Don McLean is a refined American singer-songwriter born in 1945, who has never been a star of the first magnitude of the Star System but has always had the esteem of affectionate and lovers of quality music.
He is known for the 1972 No. 1 hit “American Pie”, a rather long composition with an obscure and complex text, which seems to narrate the history of Rock and Roll in such a way that many have found all sorts of historical, political and even religious references in it.
In the chorus, McLean continually mentions “the day the music died” and it is not a hyperbolic image, but a fact that really happened on this day, February 3, 1959, which shocked the American music scene at the end of the 50s.

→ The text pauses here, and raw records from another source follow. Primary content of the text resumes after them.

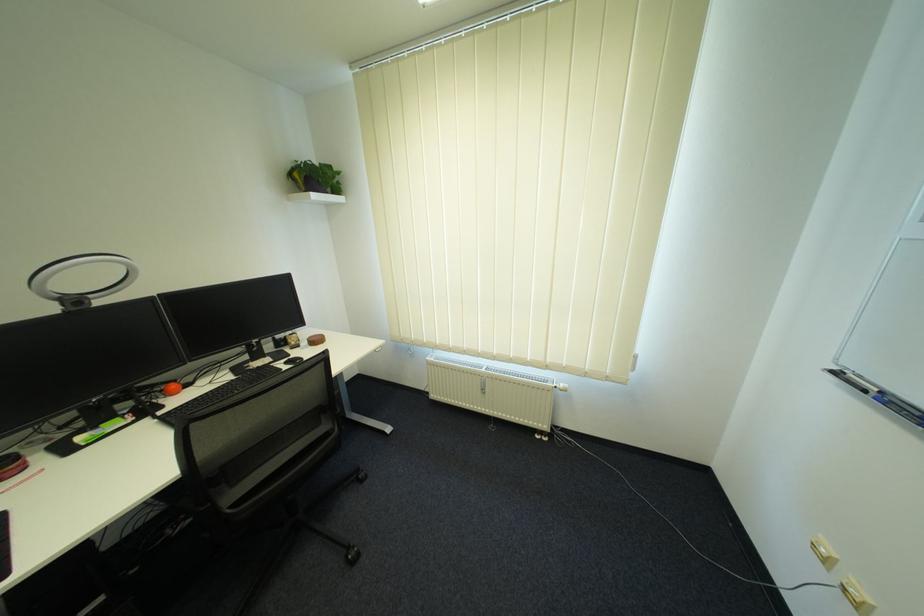
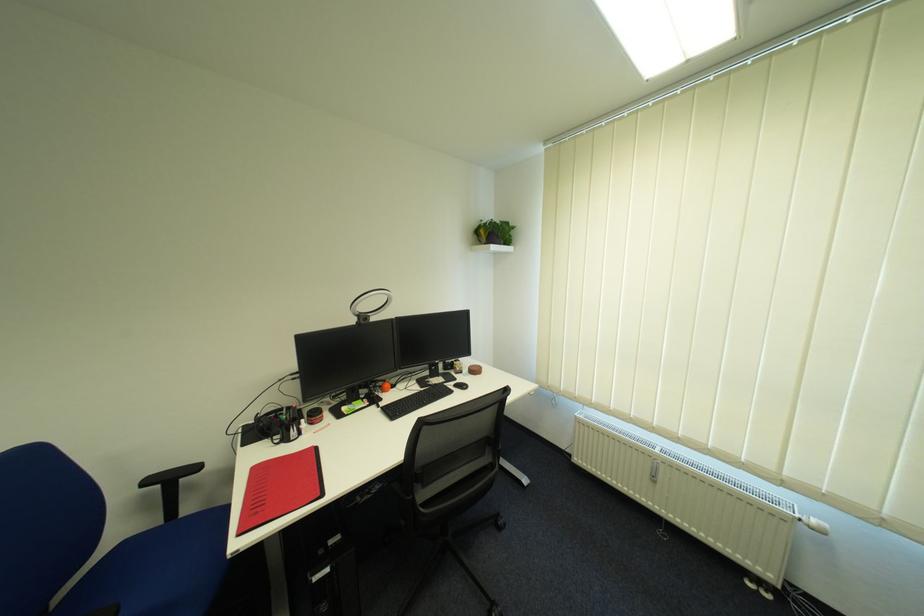
In the second image, find the point that corresponds to (x=493, y=394) in the first image.

(664, 483)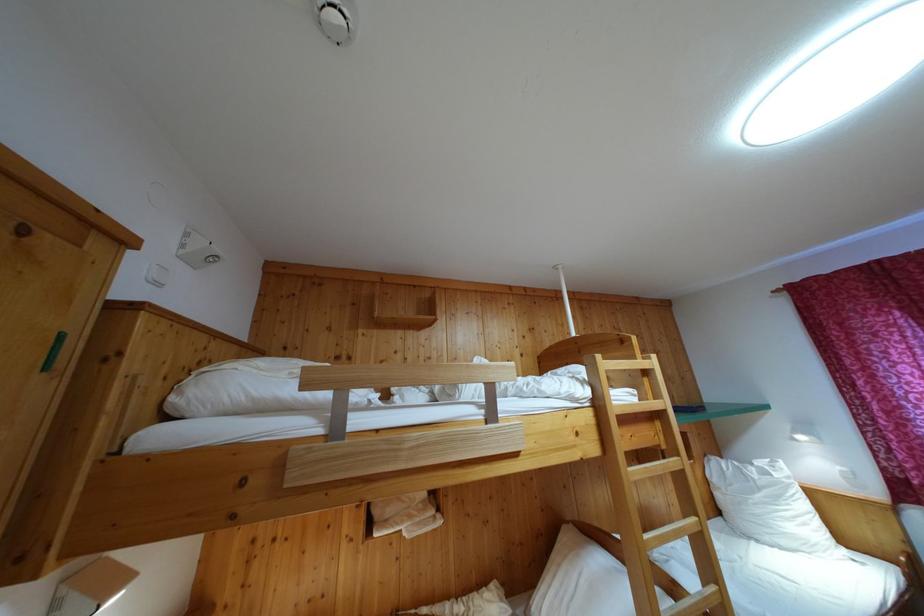
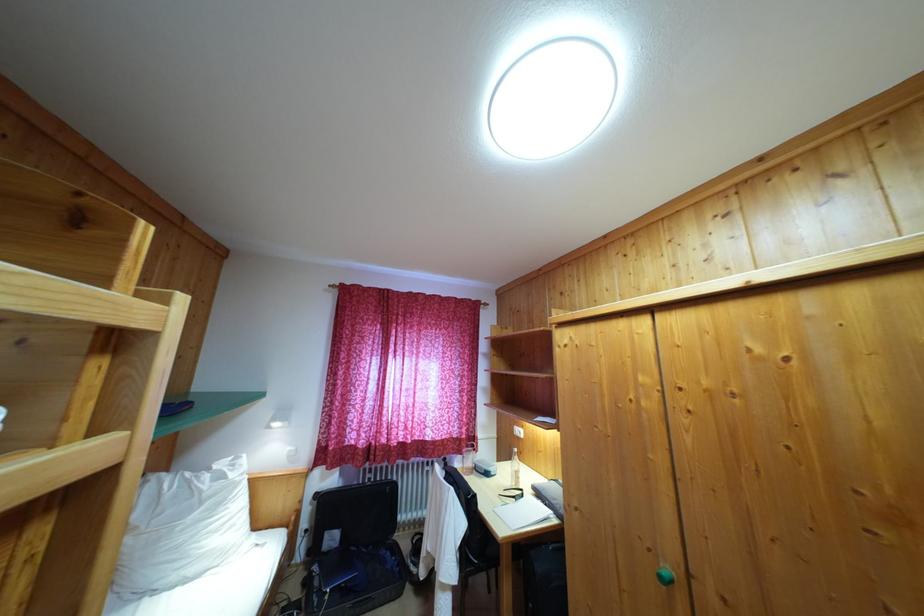
Locate, in the second image, the point that corresponds to point 755,471 in the first image.

(213, 476)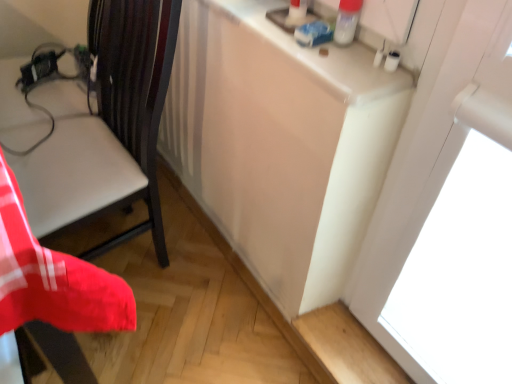
Image resolution: width=512 pixels, height=384 pixels. What do you see at coordinates (320, 56) in the screenshot?
I see `white glossy counter top at upper right` at bounding box center [320, 56].

Where is `white glossy counter top at upper right`? white glossy counter top at upper right is located at coordinates (320, 56).

Where is `matte black chair at left`? The height and width of the screenshot is (384, 512). matte black chair at left is located at coordinates (96, 125).

What do you see at coordinates (96, 125) in the screenshot? The height and width of the screenshot is (384, 512). I see `matte black chair at left` at bounding box center [96, 125].

This screenshot has height=384, width=512. In order to click on white glossy counter top at upper right in this screenshot , I will do `click(320, 56)`.

Between white glossy counter top at upper right and matte black chair at left, which one appears on the left side from the viewer's perspective?

matte black chair at left.

Which object is further away from the camera, white glossy counter top at upper right or matte black chair at left?

white glossy counter top at upper right is further from the camera.

Is point (408, 81) closer or farther from the camera than point (102, 112)?

Clearly, point (408, 81) is closer to the camera than point (102, 112).

From the image's perspective, does white glossy counter top at upper right appear lower than matte black chair at left?

No, from the image's perspective, white glossy counter top at upper right is not beneath matte black chair at left.

From a real-world perspective, is white glossy counter top at upper right below matte black chair at left?

Incorrect, from a real-world perspective, white glossy counter top at upper right is higher than matte black chair at left.

Is white glossy counter top at upper right thinner than matte black chair at left?

Yes, white glossy counter top at upper right is thinner than matte black chair at left.

Who is shorter, white glossy counter top at upper right or matte black chair at left?

Standing shorter between the two is white glossy counter top at upper right.

Considering the relative sizes of white glossy counter top at upper right and matte black chair at left in the image provided, is white glossy counter top at upper right smaller than matte black chair at left?

Correct, white glossy counter top at upper right occupies less space than matte black chair at left.

Can we say white glossy counter top at upper right lies outside matte black chair at left?

Yes.

Are white glossy counter top at upper right and matte black chair at left located far from each other?

white glossy counter top at upper right is actually quite close to matte black chair at left.

Is white glossy counter top at upper right oriented away from matte black chair at left?

No, white glossy counter top at upper right is not facing away from matte black chair at left.

Identify the location of chair that appears on the left of white glossy counter top at upper right. This screenshot has height=384, width=512. (96, 125).

Is matte black chair at left to the right of white glossy counter top at upper right from the viewer's perspective?

No, matte black chair at left is not to the right of white glossy counter top at upper right.

Consider the image. Is matte black chair at left further to camera compared to white glossy counter top at upper right?

No, it is in front of white glossy counter top at upper right.

Considering the points (145, 3) and (305, 57), which point is behind, point (145, 3) or point (305, 57)?

Point (145, 3)

From the image's perspective, is matte black chair at left below white glossy counter top at upper right?

Correct, matte black chair at left appears lower than white glossy counter top at upper right in the image.

From a real-world perspective, relative to white glossy counter top at upper right, is matte black chair at left vertically above or below?

matte black chair at left is below white glossy counter top at upper right.

Between matte black chair at left and white glossy counter top at upper right, which one has smaller width?

white glossy counter top at upper right is thinner.

Considering the relative sizes of matte black chair at left and white glossy counter top at upper right in the image provided, is matte black chair at left taller than white glossy counter top at upper right?

Correct, matte black chair at left is much taller as white glossy counter top at upper right.

Looking at the image, does matte black chair at left seem bigger or smaller compared to white glossy counter top at upper right?

Considering their sizes, matte black chair at left takes up more space than white glossy counter top at upper right.

Is matte black chair at left not inside white glossy counter top at upper right?

matte black chair at left lies outside white glossy counter top at upper right's area.

Would you say matte black chair at left is a long distance from white glossy counter top at upper right?

They are positioned close to each other.

Is white glossy counter top at upper right at the back of matte black chair at left?

No, matte black chair at left is not facing away from white glossy counter top at upper right.

How distant is matte black chair at left from white glossy counter top at upper right?

The distance of matte black chair at left from white glossy counter top at upper right is 18.16 inches.

This screenshot has height=384, width=512. In the image, there is a white glossy counter top at upper right. Find the location of `chair below it (from the image's perspective)`. chair below it (from the image's perspective) is located at coordinates (96, 125).

The width and height of the screenshot is (512, 384). There is a matte black chair at left. What are the coordinates of `counter top above it (from a real-world perspective)` in the screenshot? It's located at (320, 56).

Find the location of a particular element. The width and height of the screenshot is (512, 384). counter top behind the matte black chair at left is located at coordinates (320, 56).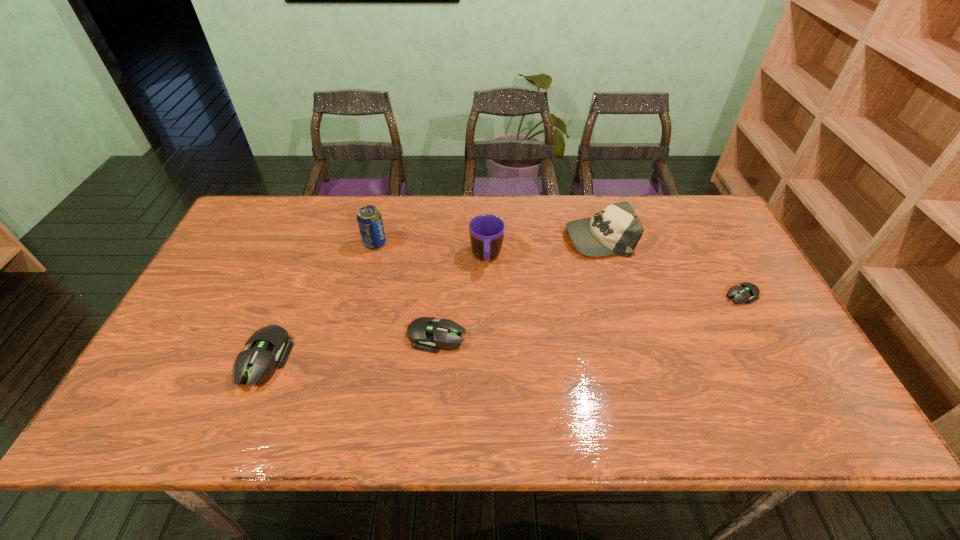
Choose which computer mouse is the nearest neighbor to the fourth farthest object. Please provide its 2D coordinates. Your answer should be formatted as a tuple, i.e. [(x, y)], where the tuple contains the x and y coordinates of a point satisfying the conditions above.

[(425, 334)]

Locate an element on the screen. The width and height of the screenshot is (960, 540). vacant region that satisfies the following two spatial constraints: 1. on the front-facing side of the baseball cap; 2. with the handle on the side of the mug is located at coordinates (605, 258).

Where is `free spot that satisfies the following two spatial constraints: 1. on the front-facing side of the baseball cap; 2. on the front side of the fifth tallest object`? The image size is (960, 540). free spot that satisfies the following two spatial constraints: 1. on the front-facing side of the baseball cap; 2. on the front side of the fifth tallest object is located at coordinates (627, 336).

Identify the location of free location that satisfies the following two spatial constraints: 1. on the front-facing side of the second object from right to left; 2. with the handle on the side of the third object from right to left. (605, 258).

Find the location of `free location that satisfies the following two spatial constraints: 1. on the front-facing side of the baseball cap; 2. with the handle on the side of the mug`. free location that satisfies the following two spatial constraints: 1. on the front-facing side of the baseball cap; 2. with the handle on the side of the mug is located at coordinates (605, 258).

Find the location of `free point that satisfies the following two spatial constraints: 1. on the front-facing side of the fourth shortest object; 2. on the back side of the rightmost computer mouse`. free point that satisfies the following two spatial constraints: 1. on the front-facing side of the fourth shortest object; 2. on the back side of the rightmost computer mouse is located at coordinates (615, 294).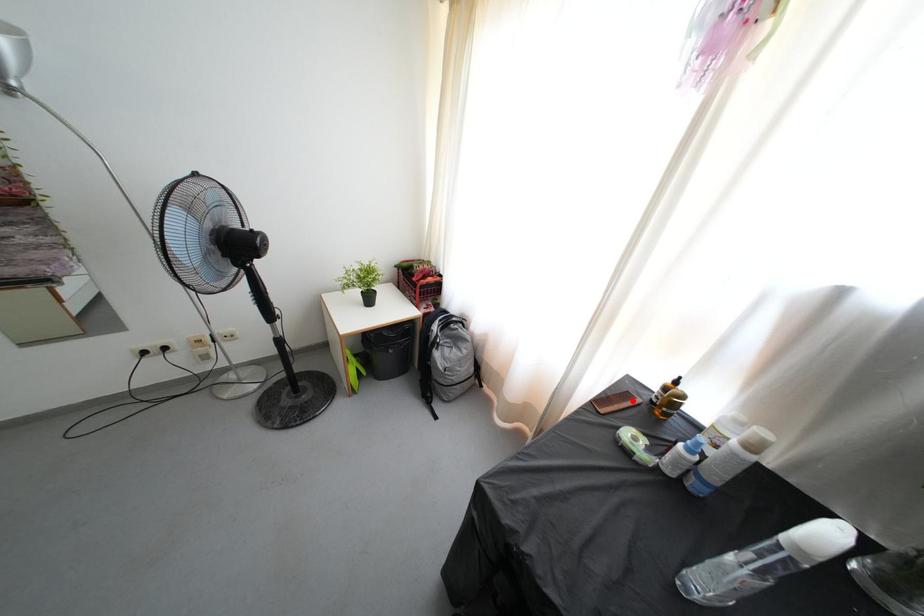
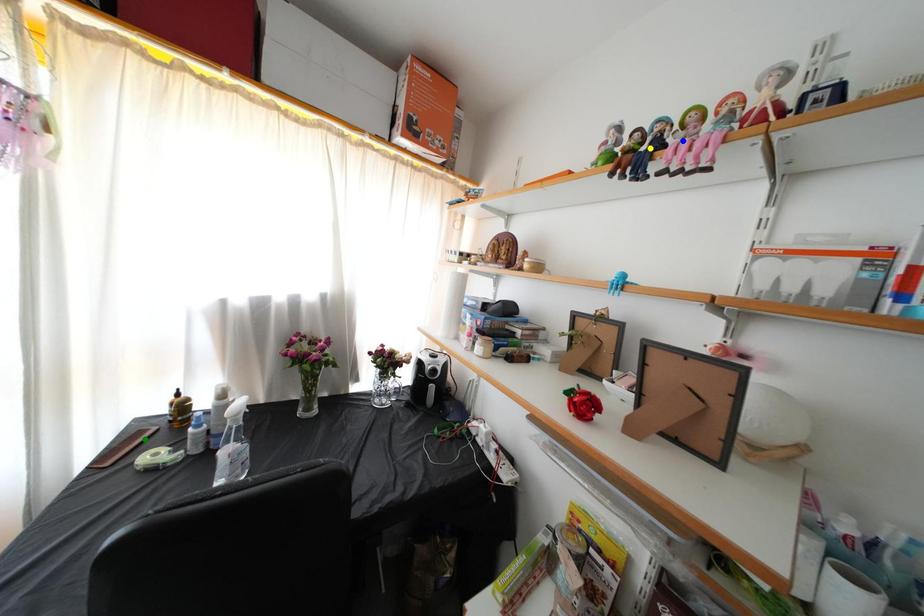
Question: I am providing you with two images of the same scene from different viewpoints. A red point is marked on the first image. You are given multiple points on the second image. Which point in image 2 represents the same 3d spot as the red point in image 1?

Choices:
 (A) green point
 (B) blue point
 (C) yellow point

Answer: (A)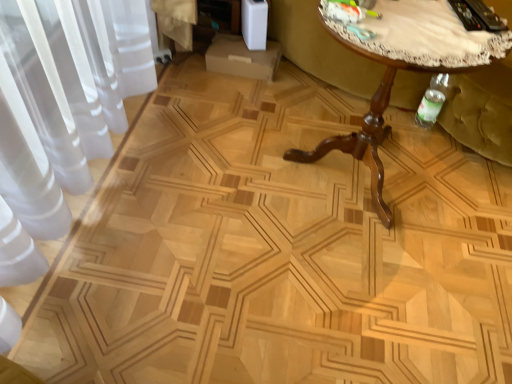
Find the location of a particular element. The width and height of the screenshot is (512, 384). free area below brown wooden table at center (from a real-world perspective) is located at coordinates (364, 177).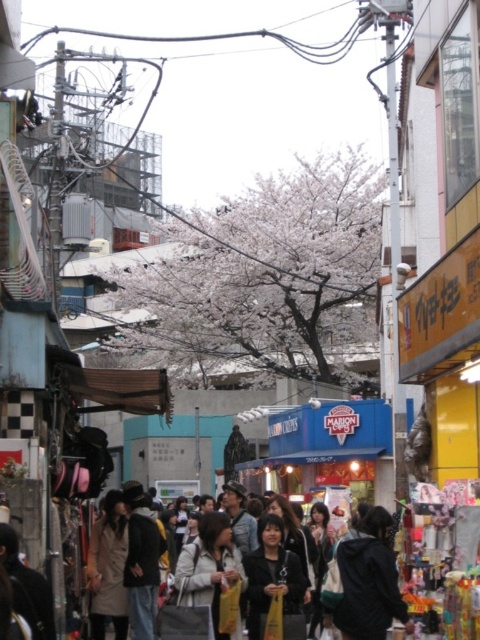
You are standing at the point marked as point (365, 579) in the image. Looking around, you see the dark gray fabric crowd at center. What is the nearest object to your current position?

The nearest object to your current position at point (365, 579) is the dark gray fabric crowd at center since the point directly corresponds to it.

You are a street vendor trying to decide where to place your new stand. You notice two people in the crowd wearing a dark gray hoodie at center and a light beige jacket at center. Which clothing item takes up more space in the crowd?

The dark gray hoodie at center is larger in size than the light beige jacket at center, so the dark gray hoodie at center takes up more space in the crowd.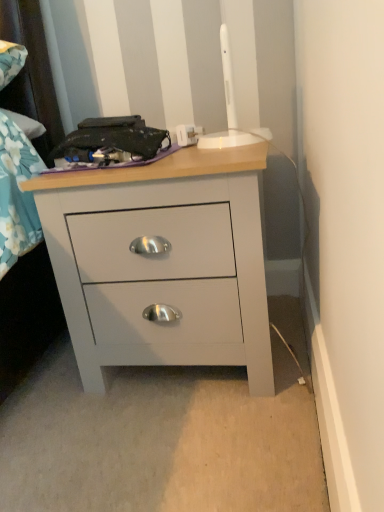
The image size is (384, 512). I want to click on free space in front of matte gray chest of drawers at center, so click(172, 445).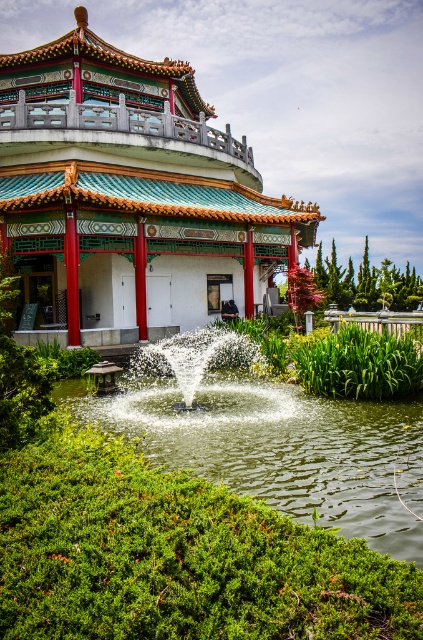
You are an architect designing a new garden layout. You need to place a small statue that requires a base at least 2 meters tall. Given the scene, which object between the teal glazed tiles at center and the green grassy lake at center would be suitable for placing the statue?

The teal glazed tiles at center is taller than the green grassy lake at center, so the teal glazed tiles at center would be suitable for placing the statue as it meets the height requirement of at least 2 meters.

You are standing in front of the pavilion and want to walk towards the green grassy lake at center and the white frothy water at center. Which one will you reach first?

You will reach the green grassy lake at center first because it is closer to you than the white frothy water at center.

You are standing in the pavilion and notice a specific point marked at coordinates (x=129, y=196). What is located at that point?

The point at coordinates (x=129, y=196) marks the location of the teal glazed tiles at center.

That day Rising American rock stars Buddy Holly, Ritchie Valens and J.P. “The Big Bopper” Richardson were killed when their chartered Beechcraft Bonanza plane crashes in Iowa a few minutes after takeoff from Mason City on a flight headed for Moorhead, Minnesota.
Holly and his band, the Crickets, had just scored a No. 1 hit with “That’ll Be the Day.”
After mechanical difficulties with the tour bus, Holly had chartered a plane for his band to fly between stops on the Winter Dance Party Tour. However, Richardson, who had the flu, convinced Holly’s band member Waylon Jennings to give up his seat, and Ritchie Valens won a coin toss for another seat on the plane.
Holly, born Charles Holley in Lubbock, Texas, and just 22 when he died, began singing country music with high school friends before switching to rock and roll after opening for various performers, including Elvis Presley. By the mid-1950s, Holly and his band had a regular radio show and toured internationally, playing hits like “Peggy Sue,” “Oh, Boy!,” “Maybe Baby” and “Early in the Morning.” Holly wrote all his own songs, many of which were released after his death and influenced such artists as Bob Dylan and Paul McCartney.

Another crash victim, J.P. “The Big Bopper” Richardson, 28, started out as a disk jockey in Texas and later began writing songs. His most famous recording was “Chantilly Lace,” which made the Top 10. He also developed a stage show based on his radio persona, “The Big Bopper.”

The third crash victim was Ritchie Valens, born Richard Valenzuela in a suburb of Los Angeles, who was only 17 when the plane went down but had already scored hits with “Come On, Let’s Go,” “Donna” and “La Bamba,” an upbeat number based on a traditional Mexican wedding song (though he barely spoke Spanish). In 1987, Valens’ life was portrayed in the movie La Bamba, and the title song, performed by Los Lobos, became a No. 1 hit. Valens was posthumously inducted into the Rock and Roll Hall of Fame in 2001.
Investigators blamed the crash on bad weather and pilot error.